This repository contains a GitHub Actions workflow and Python script for automatically converting HBCD RedCap data dictionaries to ReproSchema format. The conversion runs on a monthly schedule and can also be triggered manually.
The system periodically checks an S3 bucket for new RedCap data dictionary CSV files, processes them through the reproschema
tool, and commits the converted results to this repository. It uses version tracking to only process new or updated files.
- GitHub Actions Workflow (
.github/workflows/redcap2rs.yml
): Runs monthly and handles the conversion process - Conversion Script (
scripts/converter.py
): Python script that manages file retrieval, conversion, and git operations - Configuration (
config/config.yaml
): YAML file containing configuration parameters
The workflow requires AWS credentials to access the S3 bucket containing RedCap data dictionaries.

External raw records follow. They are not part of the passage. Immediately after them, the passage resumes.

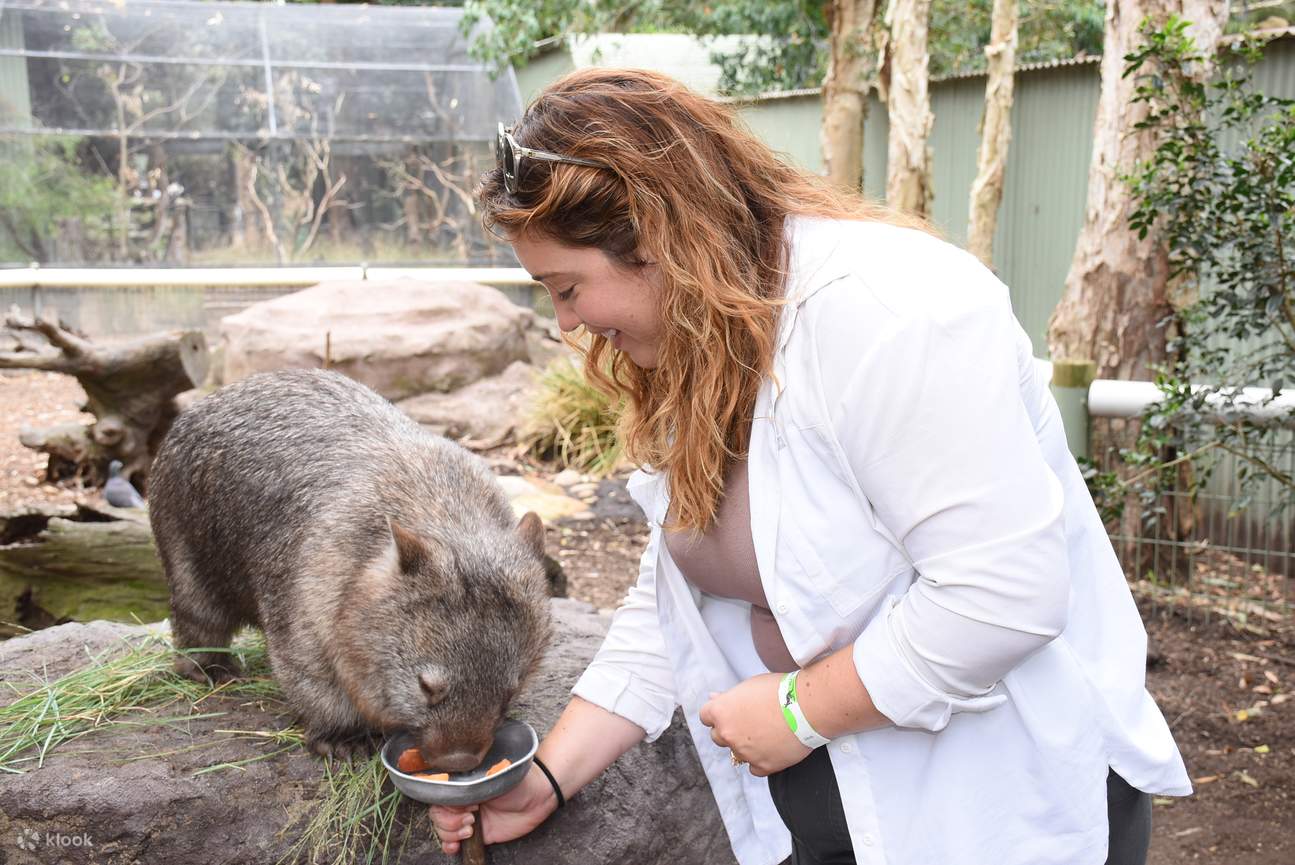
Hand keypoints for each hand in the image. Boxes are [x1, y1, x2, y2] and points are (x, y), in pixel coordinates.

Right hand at [429, 763, 557, 855]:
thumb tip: (452, 796)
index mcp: (463, 782)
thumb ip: (470, 786)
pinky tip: (456, 846)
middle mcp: (463, 799)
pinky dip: (450, 845)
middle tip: (471, 817)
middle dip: (449, 821)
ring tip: (471, 828)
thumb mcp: (491, 777)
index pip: (438, 795)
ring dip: (451, 834)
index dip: (445, 805)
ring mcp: (468, 817)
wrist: (539, 795)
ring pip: (443, 829)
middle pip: (438, 815)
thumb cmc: (516, 778)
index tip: (464, 805)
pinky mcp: (479, 833)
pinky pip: (455, 842)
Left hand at [698, 672, 810, 776]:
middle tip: (750, 723)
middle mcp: (727, 734)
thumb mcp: (749, 686)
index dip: (718, 713)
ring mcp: (744, 752)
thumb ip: (729, 697)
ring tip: (766, 734)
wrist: (807, 707)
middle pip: (718, 736)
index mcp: (721, 712)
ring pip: (737, 753)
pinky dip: (761, 760)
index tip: (730, 712)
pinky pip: (754, 768)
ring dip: (746, 746)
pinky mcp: (762, 766)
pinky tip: (773, 748)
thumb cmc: (779, 691)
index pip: (705, 716)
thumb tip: (714, 698)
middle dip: (730, 730)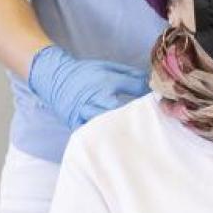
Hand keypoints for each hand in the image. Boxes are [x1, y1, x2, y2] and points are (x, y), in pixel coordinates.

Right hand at [27, 45, 149, 130]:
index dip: (145, 95)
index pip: (131, 88)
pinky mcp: (74, 124)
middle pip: (115, 111)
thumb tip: (151, 83)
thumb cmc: (85, 73)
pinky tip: (112, 144)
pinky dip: (99, 139)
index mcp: (104, 83)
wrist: (55, 78)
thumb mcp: (108, 67)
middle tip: (146, 125)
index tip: (157, 102)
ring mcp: (82, 113)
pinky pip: (88, 134)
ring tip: (131, 138)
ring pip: (101, 126)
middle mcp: (93, 99)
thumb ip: (130, 76)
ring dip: (116, 131)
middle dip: (131, 117)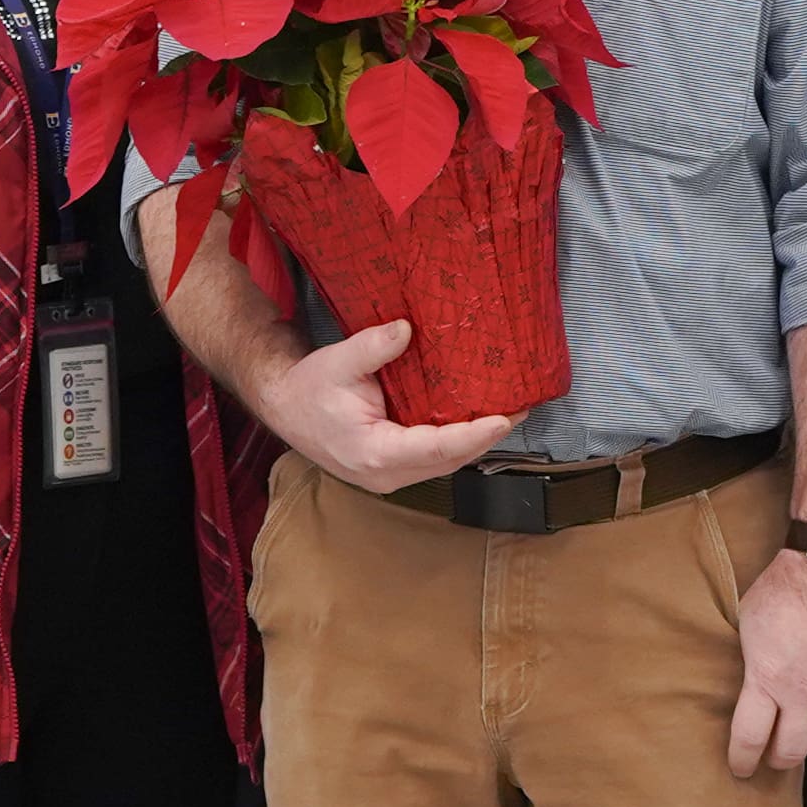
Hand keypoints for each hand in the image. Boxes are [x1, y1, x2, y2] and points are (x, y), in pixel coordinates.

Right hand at [244, 319, 514, 500]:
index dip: (473, 436)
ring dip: (475, 443)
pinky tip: (476, 423)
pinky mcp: (391, 470)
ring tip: (508, 415)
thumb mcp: (337, 361)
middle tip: (521, 410)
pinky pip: (432, 461)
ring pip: (443, 465)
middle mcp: (385, 474)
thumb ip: (372, 346)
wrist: (284, 408)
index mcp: (374, 452)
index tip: (504, 418)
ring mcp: (389, 477)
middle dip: (485, 439)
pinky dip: (457, 444)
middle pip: (448, 461)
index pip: (436, 448)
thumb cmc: (309, 388)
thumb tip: (407, 328)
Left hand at [730, 553, 806, 778]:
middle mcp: (802, 693)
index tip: (741, 768)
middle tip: (771, 757)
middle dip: (777, 759)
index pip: (750, 739)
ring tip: (801, 716)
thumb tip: (754, 685)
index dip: (742, 760)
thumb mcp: (747, 627)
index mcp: (766, 680)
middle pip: (790, 752)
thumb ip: (751, 664)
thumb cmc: (782, 591)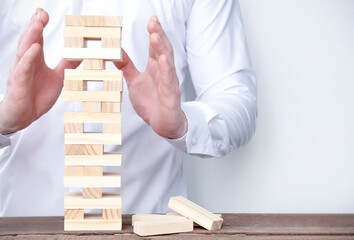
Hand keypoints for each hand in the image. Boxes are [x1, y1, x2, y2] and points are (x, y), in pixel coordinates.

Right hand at [0, 8, 79, 134]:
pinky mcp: (19, 84)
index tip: (44, 13)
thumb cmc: (36, 96)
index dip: (40, 25)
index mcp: (35, 60)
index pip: (37, 39)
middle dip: (35, 25)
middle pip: (29, 40)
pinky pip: (23, 69)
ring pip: (24, 51)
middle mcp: (26, 62)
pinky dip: (28, 58)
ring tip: (38, 23)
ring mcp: (21, 72)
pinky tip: (34, 49)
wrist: (23, 116)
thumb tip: (81, 54)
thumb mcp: (58, 78)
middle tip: (41, 13)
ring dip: (31, 36)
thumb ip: (67, 65)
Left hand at [114, 16, 186, 138]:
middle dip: (158, 35)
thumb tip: (116, 53)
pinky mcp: (171, 95)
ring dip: (161, 49)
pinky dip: (167, 71)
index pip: (155, 47)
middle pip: (162, 50)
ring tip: (155, 36)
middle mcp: (163, 72)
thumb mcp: (134, 82)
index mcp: (154, 68)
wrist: (162, 123)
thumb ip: (127, 67)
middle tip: (153, 23)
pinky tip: (164, 60)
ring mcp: (168, 83)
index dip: (154, 33)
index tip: (151, 21)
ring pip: (167, 63)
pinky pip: (169, 81)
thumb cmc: (151, 102)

These credentials are stored as GitHub repository secrets:
AWS_ACCESS_KEY_ID
AWS_SECRET_ACCESS_KEY
The config/config.yaml
file contains various settings:
aws:
bucket_name: "your-bucket-name"
prefix: "your-prefix"
endpoint_url: "your-endpoint-url"
region: "your-region"
# Credentials are pulled from environment variables
git:
repo_path: "." # Path to the repository
protocol:
name: "your-protocol-name"
yaml_path: "path/to/your/config.yaml"
processing:
max_files: 1 # Process at most 1 file per run
validate: true # Validate schema after conversion
archive_processed_files: false # Whether to move processed files to an archive folder
-
Scheduling: The workflow runs on the first day of each month at 1:00 AM UTC
-
Manual Triggering: Can be manually triggered from the GitHub Actions tab
-
File Processing:
- Lists CSV files in the configured S3 bucket
- Identifies files with newer versions than previously processed
- Downloads candidate files for processing
- Updates the protocol YAML with the current version
- Converts files using the
reproschema
tool - Validates the generated schema
- Updates the repository with new/modified files
- Commits and tags changes
- Optionally archives processed files in S3
-
Version Management:
- Tracks versions through git tags and schema version fields
- Only processes files with newer versions than already in the repository
- Handles version-only changes intelligently
-
Error Handling:
- Implements retry logic for AWS operations
- Continues processing if individual files fail
- Logs errors and progress information
Logs are output to the console and visible in GitHub Actions run logs. The logs include detailed information about:
- Files discovered and their versions
- Processing steps and outcomes
- Error messages for debugging
To manually trigger the conversion:
- Go to the "Actions" tab in the repository
- Select "ReproSchema Conversion" from the workflows list
- Click "Run workflow" button
- Select the branch (usually "main")
- Click the green "Run workflow" button
The following dependencies are required:
- Python 3.10+
- reproschema
- boto3
- pyyaml
- gitpython
Dependencies are automatically installed by the GitHub Actions workflow.
Common issues:
- AWS Credential Errors: Check that the GitHub repository secrets are correctly set
- Conversion Errors: May indicate issues with the data dictionary format or reproschema tool
- Git Errors: Could be related to permissions or conflicts in the repository
Check the GitHub Actions logs for detailed error messages and information.